NOUVELLES
28/01/2014 08:23 EST | Actualisé 30/03/2014 05:12 EDT

Des prisons syriennes aux négociations de Genève, le destin de Noura al-Amir, 26 ans

Il y a encore peu, Noura al-Amir était soumise au supplice des décharges électriques dans des prisons syriennes, de Damas à Homs. Cette jeune femme de 26 ans est désormais assise en face aux dignitaires du régime syrien, qui négocient en Suisse avec l'opposition.

Rencontrée dans un salon de l'hôtel Intercontinental de Genève, tout près du siège de l'ONU où se déroulent les toute premières négociations de paix entre le régime syrien et l'opposition, Noura al-Amir évoque sa "rencontre" avec les émissaires de Bachar al-Assad.

Le face à face s'est déroulé la semaine précédente à Montreux, au tout début de la conférence sur la Syrie. Des dizaines de diplomates d'une quarantaine de pays et organisations étaient présents. Et la délégation menée par le chef de la diplomatie syrienne Walid Mouallem, juste en face d'elle.

"Quand je me suis retrouvée en face de ceux qui représentaient le bourreau", dit-elle en référence à Bachar al-Assad, "c'était comme si je voyais les visages des tueurs, de ceux qui bombardent, de ceux qui torturent".

"Ce n'était pas facile", dit simplement l'ancienne étudiante en littérature de l'université de Homs.

"J'ai eu le même sentiment que celui que j'avais en prison à l'égard des geôliers: le mépris et le défi", assure-t-elle.

Exil en Turquie

Elue le 7 janvier vice-présidente de la Coalition nationale, la principale instance de représentation de l'opposition, elle est membre à Genève de la délégation "technique", ceux qui appuient les négociateurs lors des sessions de pourparlers.

Originaire de Homs, ville du centre de la Syrie et symbole de la contestation, Noura rejoint les rangs de la "révolution" en avril 2011. Les bombardements massifs de l'époque, qu'elle qualifie de premier "massacre", la décident à arrêter son mémoire d'études.

"Je faisais partie d'un groupe sur le terrain qui travaillait pour élargir le soutien populaire à la révolution, organiser les manifestations, distribuer des tracts, mettre des haut-parleurs dans des espaces publics d'où on pouvait entendre des slogans contre le régime", se rappelle-t-elle.

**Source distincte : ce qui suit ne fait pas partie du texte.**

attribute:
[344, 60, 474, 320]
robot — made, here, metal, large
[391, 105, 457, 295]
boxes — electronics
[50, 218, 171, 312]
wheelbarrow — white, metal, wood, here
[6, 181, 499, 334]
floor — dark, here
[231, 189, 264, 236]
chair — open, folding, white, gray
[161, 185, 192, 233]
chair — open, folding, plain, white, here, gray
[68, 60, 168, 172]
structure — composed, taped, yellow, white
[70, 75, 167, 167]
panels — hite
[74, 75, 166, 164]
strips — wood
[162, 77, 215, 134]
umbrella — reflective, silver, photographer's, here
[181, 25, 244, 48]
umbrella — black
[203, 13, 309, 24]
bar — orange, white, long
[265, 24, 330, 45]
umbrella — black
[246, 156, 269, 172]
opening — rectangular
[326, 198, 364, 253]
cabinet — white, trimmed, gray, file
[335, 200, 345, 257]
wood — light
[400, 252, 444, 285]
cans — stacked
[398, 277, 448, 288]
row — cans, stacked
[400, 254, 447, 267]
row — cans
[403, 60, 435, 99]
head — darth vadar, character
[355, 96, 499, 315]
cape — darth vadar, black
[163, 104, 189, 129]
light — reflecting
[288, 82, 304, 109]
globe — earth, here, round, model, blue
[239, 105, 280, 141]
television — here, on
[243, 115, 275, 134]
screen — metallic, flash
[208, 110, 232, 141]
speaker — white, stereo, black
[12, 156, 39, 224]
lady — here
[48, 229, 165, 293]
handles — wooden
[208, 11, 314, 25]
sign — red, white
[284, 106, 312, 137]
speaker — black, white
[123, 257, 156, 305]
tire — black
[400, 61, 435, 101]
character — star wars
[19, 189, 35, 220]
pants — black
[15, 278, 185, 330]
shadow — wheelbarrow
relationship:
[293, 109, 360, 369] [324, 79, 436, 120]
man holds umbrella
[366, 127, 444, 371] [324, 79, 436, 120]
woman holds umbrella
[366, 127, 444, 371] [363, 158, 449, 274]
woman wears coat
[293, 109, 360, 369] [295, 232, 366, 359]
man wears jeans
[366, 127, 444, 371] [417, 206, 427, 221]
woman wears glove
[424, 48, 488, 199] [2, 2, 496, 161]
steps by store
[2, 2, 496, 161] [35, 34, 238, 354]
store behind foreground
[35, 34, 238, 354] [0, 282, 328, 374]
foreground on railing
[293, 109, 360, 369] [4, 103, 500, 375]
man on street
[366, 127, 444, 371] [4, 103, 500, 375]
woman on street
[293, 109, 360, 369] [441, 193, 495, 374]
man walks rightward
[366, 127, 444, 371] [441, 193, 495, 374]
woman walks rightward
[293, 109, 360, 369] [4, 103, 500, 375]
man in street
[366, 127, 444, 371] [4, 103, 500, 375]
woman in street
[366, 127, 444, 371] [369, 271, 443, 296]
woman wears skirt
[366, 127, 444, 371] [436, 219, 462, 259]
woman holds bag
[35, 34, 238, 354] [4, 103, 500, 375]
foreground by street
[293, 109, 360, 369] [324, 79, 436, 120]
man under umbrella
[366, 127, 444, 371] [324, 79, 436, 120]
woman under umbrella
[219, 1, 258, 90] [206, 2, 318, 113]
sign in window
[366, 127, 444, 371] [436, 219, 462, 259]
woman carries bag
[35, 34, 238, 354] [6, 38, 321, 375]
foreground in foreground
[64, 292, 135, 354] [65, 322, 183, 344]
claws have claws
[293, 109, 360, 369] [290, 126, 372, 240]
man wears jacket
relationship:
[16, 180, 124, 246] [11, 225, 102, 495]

La jeune femme, de confession sunnite, est arrêtée en mars 2012 dans un bus en route pour Alep. "Ils sont montés, armés dans le bus et m'ont arrêtée. Je ne ressentais rien", dit-elle en précisant qu'elle s'y attendait "depuis longtemps".

Dans les six mois qui suivent, elle connaît la noirceur de trois prisons du régime à Damas. Puis elle est condamnée à trois mois de prison pour "atteinte à l'autorité de l'Etat et à la personne du président" et "incitation aux dissensions confessionnelles". Elle purge sa peine à Homs.

"Ils m'ont un peu frappée et m'ont infligé des décharges électriques, ce n'est pas grand chose", dit-elle en faisant un geste de la main. Elle évoque une "guerre psychologique", les menaces de mort contre ses proches".

"Je ne savais pas si j'allais m'en sortir. J'étais toute seule dans une cellule. Mes parents ne savaient pas où j'étais".

Puis ses yeux se remplissent de larmes. "J'ai honte de parler de mon expérience en prison. D'autres ont tellement plus souffert", dit-elle.

Elle raconte les viols, les détenus battus ou le supplice infligé à une femme de Deraa, "qui avait des marques partout sur le corps parce qu'elle a été fouettée et surtout soumise à des décharges électriques".

A sa libération en octobre 2012, sa soeur de 20 ans est arrêtée et torturée. Elle subit notamment le supplice du "chabah" qui consiste à suspendre le détenu par les mains liées à une poulie. Sa soeur se déboite ainsi l'épaule avant d'être suspendue par son bras blessé.

Réfugiée en Turquie, tout comme sa soeur, Noura al-Amir reste en contact grâce à internet avec ses amis à Homs, dont les quartiers rebelles sont assiégés depuis 600 jours et où les habitants vivent dans des conditions épouvantables. "Des parents donnent des somnifères à leurs enfants pour qu'ils oublient la faim, des habitants mangent les herbes qui poussent un peu partout", raconte-t-elle.

"Depuis 18 mois, des enfants, des malades, des vieux meurent de faim à Homs", martèle-t-elle.

Alors que les négociations entre le régime et l'opposition semblent dans l'impasse à Genève, notamment sur la question des envois humanitaires à faire entrer dans Homs, Noura al-Amir reste persuadée que le processus engagé peut changer les choses.

"Il y a eu une bataille pacifiste, puis une bataille militaire, il faut qu'il y ait maintenant une bataille politique", résume-t-elle.